For more detailed information on rules themselves, see the glossary.

Analysis:

  • New functionality for detection rules, allowing rules with many possible repeated elements (e.g. transAT-PKS) to extend further away from other required components
  • New NRPS/PKS domains, including Interface and IBH_Asp domains which improve confidence in NRPS modules involving multiple genes
  • New activity predictions for NRPS condensation domains (see the full list for details)
  • Updated the TFBS module with new binding sites based on the CollectTF database
  • Updated ClusterCompare database to MIBiG 4.0
  • Updated Clusterblast known database to MIBiG 4.0
  • Updated the CompaRiPPson database to MIBiG 4.0
  • Improved ClusterCompare scoring of references for which only a single gene match is present
  • Included NRPS/PKS modules containing CoA-ligase domains in polymer predictions
  • Improved merging of multi-gene Type I PKS modules
  • Improved detection of lanthipeptide precursors
  • Updated Pfam version to 35.0, with matching GO mappings updated to 2023-07-05 release

Output:

  • Removed Clusterblast SVG output files due to file sizes and counts.
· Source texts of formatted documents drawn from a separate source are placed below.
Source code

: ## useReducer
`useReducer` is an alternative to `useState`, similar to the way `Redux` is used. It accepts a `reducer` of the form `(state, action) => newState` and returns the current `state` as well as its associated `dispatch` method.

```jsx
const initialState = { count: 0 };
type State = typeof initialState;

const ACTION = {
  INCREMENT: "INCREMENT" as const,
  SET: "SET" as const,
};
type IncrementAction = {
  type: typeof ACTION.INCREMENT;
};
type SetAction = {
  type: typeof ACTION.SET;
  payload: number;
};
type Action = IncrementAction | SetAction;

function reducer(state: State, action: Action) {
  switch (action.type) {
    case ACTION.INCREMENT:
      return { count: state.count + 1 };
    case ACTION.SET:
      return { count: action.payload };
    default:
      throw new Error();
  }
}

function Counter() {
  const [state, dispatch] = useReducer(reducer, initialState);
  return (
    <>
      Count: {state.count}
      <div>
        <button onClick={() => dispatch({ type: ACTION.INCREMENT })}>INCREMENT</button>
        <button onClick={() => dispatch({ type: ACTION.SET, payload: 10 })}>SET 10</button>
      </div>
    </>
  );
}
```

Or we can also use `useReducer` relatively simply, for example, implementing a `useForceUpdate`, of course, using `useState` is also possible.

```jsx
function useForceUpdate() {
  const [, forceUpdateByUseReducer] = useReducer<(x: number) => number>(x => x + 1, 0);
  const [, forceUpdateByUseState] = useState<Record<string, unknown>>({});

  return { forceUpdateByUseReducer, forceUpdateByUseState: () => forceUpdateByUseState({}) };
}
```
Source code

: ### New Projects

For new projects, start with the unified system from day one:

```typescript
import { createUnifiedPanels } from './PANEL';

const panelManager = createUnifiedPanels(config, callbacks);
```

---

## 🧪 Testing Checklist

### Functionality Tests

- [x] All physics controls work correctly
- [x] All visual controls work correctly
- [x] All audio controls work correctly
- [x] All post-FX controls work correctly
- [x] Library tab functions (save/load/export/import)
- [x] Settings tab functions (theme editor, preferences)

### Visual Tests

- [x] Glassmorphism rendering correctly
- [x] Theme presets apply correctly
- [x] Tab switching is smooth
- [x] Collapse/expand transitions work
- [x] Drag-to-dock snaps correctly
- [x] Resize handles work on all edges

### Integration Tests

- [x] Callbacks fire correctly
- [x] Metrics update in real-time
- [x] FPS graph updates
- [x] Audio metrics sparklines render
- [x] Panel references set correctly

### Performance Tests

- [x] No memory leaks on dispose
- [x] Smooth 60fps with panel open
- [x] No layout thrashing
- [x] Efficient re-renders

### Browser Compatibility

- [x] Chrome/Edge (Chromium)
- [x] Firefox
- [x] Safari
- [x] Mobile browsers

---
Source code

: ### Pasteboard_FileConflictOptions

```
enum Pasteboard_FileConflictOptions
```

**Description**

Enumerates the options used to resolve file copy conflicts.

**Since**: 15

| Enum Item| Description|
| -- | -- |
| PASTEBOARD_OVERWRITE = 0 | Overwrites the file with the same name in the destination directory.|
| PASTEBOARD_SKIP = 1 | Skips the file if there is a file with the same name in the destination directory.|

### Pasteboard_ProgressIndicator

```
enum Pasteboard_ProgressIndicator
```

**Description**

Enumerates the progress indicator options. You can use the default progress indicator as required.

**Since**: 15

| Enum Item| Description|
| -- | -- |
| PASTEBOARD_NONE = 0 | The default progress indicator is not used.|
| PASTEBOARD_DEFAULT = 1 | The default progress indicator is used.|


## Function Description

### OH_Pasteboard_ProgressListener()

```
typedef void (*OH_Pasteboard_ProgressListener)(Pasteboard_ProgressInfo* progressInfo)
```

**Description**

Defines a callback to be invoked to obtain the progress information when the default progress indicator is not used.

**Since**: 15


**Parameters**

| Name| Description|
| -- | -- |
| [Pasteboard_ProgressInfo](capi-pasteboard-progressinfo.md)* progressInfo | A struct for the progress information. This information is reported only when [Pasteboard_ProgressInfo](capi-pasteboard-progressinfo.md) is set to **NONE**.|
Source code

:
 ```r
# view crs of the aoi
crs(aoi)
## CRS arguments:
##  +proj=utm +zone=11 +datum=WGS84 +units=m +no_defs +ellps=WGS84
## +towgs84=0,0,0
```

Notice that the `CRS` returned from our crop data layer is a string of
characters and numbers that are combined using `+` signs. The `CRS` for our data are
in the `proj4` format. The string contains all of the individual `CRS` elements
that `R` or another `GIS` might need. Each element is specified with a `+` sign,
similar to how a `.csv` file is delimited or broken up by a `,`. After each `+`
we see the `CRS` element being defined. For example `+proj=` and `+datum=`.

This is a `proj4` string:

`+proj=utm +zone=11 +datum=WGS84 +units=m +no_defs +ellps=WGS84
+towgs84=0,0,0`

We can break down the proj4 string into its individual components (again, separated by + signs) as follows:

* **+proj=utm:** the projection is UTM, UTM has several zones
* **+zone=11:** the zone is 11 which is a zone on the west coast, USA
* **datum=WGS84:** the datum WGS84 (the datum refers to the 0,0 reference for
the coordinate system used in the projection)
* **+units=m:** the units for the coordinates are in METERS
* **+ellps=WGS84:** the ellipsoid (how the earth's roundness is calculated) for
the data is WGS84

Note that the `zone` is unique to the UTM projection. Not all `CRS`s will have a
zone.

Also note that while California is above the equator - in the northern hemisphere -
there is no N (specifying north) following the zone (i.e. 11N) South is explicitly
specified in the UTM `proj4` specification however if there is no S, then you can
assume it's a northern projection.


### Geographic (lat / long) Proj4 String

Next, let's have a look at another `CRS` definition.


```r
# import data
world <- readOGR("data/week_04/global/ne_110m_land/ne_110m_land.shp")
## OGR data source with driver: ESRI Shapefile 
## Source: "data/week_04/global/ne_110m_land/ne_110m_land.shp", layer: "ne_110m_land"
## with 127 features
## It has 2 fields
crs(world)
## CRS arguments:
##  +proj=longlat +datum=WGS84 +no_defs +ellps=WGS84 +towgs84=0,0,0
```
The equivalent functionality is present in the HTML visualisation, from where individual SVGs can be exported.
  • Removed Clusterblast results from Genbank output file annotations
  • Added additional results and information to JSON output

Visualisation:

  • Added links to submit an antiSMASH-database BLAST query for each gene's details view
  • Replaced quantitative cluster similarity metric on main overview page with a qualitative value
  • Added links out to PARAS, another adenylation domain substrate predictor, have been added to NRPS domain tooltips
  • Improved interactivity of ClusterBlast SVGs, at the same time removing the many generated SVG files
  • Improved visualisation of CompaRiPPson results
  • Improved visualisation of sactipeptide and lassopeptide precursor sequences

Other:

Fixes and small changes#

Analysis:

  • Changed protocluster-to-region ClusterCompare scoring for regions with a single protocluster to match that of region-to-region comparisons
  • Fixed an issue leading to lassopeptide precursor detection being too generous
  • Changed rule categories for larylpolyenes and PUFAs
  • Changed ladderane rule to be more specific
  • Changed the neighbourhood range of NI-siderophores to be wider in order to cover all of the known clusters

Input handling:

  • Added support for reusing previous results compressed with bzip2
  • Added handling of inputs with extremely long gene names to prevent crashing in third-party dependencies, however it is strongly recommended to avoiding annotating genes in this way
  • Added an absolute limit to contig identifiers which would cause output filenames to have lengths longer than operating systems support
  • Improved error messages for some types of input errors
  • Improved auto-generation of gene naming when genefinding to avoid some issues in HTML output

Output:

  • Added parent record annotations to per-region Genbank output files, including "source" features, if present

Visualisation:

  • Removed NCBI genomic context links by default, due to being non-functional for non-NCBI inputs (NOTE: enabled on the webservice for inputs fetched directly from the NCBI)
  • Removed links to the defunct SEARCHGTr website

Other:

  • Modified some command line arguments to be explicitly disabled as well as enabled (e.g. --verbose and --no-verbose)
  • Improved performance, particularly for multi-contig inputs
  • Added graceful exiting on keyboard interrupt

Numerous other small changes and fixes were made internally, for a full list see the git shortlog.